Take the current climate change controversy.

Those who have many decades behind them remember the earlier hysteria about ‘Crown of Thorns’ which was expected to destroy The Great Barrier Reef. It didn’t.

Remember the Club of Rome sceptical pronouncements in the 1970s on the future dooms facing people and planet? That did not happen either.

Our elders view the Climate Change catastrophists more critically, while younger generations are not taught history and beyond current social agendas. They have not experienced the pile of failed predictions of catastrophe that litter humanity’s past. This is why the older you are, the less likely you are to be taken in by the Climate Change catastrophists. Been there, heard that more than once before.

History is thick with failed dogma and doomsayers.

Most younger people have no knowledge of the disasters wrought by systems with noble if not grandiose intentions, like communism. Most have no idea that theories from eugenics are again weaving their way into the social fabric, as they did in the early 20th century. No warning bell rings in young minds as it might in older minds.

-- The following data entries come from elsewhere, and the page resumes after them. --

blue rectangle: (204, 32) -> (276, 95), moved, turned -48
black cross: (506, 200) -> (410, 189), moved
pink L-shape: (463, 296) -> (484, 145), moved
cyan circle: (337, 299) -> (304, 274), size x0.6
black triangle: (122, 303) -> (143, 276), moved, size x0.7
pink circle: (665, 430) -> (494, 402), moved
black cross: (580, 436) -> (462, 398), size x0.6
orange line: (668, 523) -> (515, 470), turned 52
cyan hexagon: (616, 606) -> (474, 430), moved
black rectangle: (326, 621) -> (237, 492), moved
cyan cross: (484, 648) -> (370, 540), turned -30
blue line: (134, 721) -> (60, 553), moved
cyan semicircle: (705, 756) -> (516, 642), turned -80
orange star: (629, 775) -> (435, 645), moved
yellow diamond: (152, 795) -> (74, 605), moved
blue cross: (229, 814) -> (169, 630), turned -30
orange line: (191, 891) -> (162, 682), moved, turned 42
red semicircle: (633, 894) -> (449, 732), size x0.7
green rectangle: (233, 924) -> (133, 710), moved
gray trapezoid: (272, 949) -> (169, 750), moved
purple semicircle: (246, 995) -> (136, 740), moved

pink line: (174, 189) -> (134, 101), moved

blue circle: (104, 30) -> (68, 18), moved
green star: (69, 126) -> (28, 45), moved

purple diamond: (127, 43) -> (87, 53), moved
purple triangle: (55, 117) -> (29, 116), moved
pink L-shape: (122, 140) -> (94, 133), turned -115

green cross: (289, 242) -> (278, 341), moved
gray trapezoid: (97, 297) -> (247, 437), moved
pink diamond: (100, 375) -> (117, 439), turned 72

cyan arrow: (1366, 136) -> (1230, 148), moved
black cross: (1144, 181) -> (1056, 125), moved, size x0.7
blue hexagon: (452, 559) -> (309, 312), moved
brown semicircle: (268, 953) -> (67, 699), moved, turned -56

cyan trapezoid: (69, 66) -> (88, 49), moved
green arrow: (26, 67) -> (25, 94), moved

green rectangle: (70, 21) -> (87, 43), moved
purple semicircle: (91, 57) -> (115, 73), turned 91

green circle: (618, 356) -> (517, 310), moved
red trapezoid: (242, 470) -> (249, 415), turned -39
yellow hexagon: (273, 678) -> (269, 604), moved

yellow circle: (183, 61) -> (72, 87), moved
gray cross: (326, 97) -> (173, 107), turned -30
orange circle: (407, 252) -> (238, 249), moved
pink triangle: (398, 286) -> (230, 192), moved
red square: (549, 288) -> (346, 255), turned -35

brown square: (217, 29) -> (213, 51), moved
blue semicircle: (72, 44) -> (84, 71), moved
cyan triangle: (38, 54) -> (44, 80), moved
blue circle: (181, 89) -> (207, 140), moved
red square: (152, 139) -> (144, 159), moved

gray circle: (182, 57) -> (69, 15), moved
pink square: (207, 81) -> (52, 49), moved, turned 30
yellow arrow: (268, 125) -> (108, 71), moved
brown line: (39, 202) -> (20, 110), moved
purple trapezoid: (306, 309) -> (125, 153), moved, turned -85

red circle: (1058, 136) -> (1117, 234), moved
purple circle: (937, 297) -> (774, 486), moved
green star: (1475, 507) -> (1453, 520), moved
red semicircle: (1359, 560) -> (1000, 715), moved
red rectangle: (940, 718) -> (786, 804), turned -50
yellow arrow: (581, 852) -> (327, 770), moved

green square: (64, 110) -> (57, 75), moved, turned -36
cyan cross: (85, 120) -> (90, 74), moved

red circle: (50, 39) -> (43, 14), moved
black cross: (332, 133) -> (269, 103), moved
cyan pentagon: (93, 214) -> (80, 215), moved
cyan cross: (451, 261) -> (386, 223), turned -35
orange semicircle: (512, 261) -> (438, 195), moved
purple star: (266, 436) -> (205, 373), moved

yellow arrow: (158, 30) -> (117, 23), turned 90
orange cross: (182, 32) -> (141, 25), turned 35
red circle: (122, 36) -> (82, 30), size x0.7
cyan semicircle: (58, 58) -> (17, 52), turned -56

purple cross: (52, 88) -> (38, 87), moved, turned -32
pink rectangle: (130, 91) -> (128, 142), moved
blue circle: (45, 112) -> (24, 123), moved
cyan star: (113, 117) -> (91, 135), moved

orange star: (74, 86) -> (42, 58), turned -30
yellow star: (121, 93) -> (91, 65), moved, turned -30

And yes, the world changes. Young mothers had a very different experience today than 200 years ago, but the underlying process of pregnancy and birth remains uniquely female. Humans do not change as much as many like to think. A solid understanding of history makes that clear. We are more like we have always been in terms of nature, no matter how much the world around us may have changed.

As the French would have it, ‘Plus ça change, plus c’est la même chose!’

The more it changes, the more it stays the same.

And that is the core problem, that human nature and history are ignored in the name of modern developments – as if the internet or possessing a mobile phone radically changed human nature which has evolved over millennia.

Why then do the over-fifties find themselves locked out of the job market?

Our value on youth is out of balance, leading to a drought of experience. Older Australians are watching their insights go to waste as they are rejected far too soon. Baby Boomers in particular are demonised (of whom the youngest is 57 and the oldest, 75). They are accused of having an exceptional, remarkable, and privileged life in ways never seen before or since. That might come as a surprise to all those who lived it, but this rhetoric has been entrenched as a modern myth. This false resentment makes for immature, easily irritated, and dysfunctional younger citizens. But I am not sure how such attitudes can be changed, given that younger generations are the product of their time, just as the Baby Boomers were.

Is such resentful berating of a generation something new? I wanted to do things differently to my parents on many counts, but I certainly did not resent them or condemn them for failing to achieve something.

One thing is certain, resentment makes it impossible for younger generations to learn from older ones because such poison prevents them from even contemplating that older citizens may have something of value to say.

Perhaps it could be argued that we played a part in their creation and we reap the harvest we have helped to sow. Whatever one makes of it, not much is likely to change with the way the world is heading.

There is always a choice to be made as we live our lives and those who have been gifted with many years of experience, have a responsibility to society still, and an increasingly valuable one.

There is age and there is the stage on which can we work if that is what we choose to do.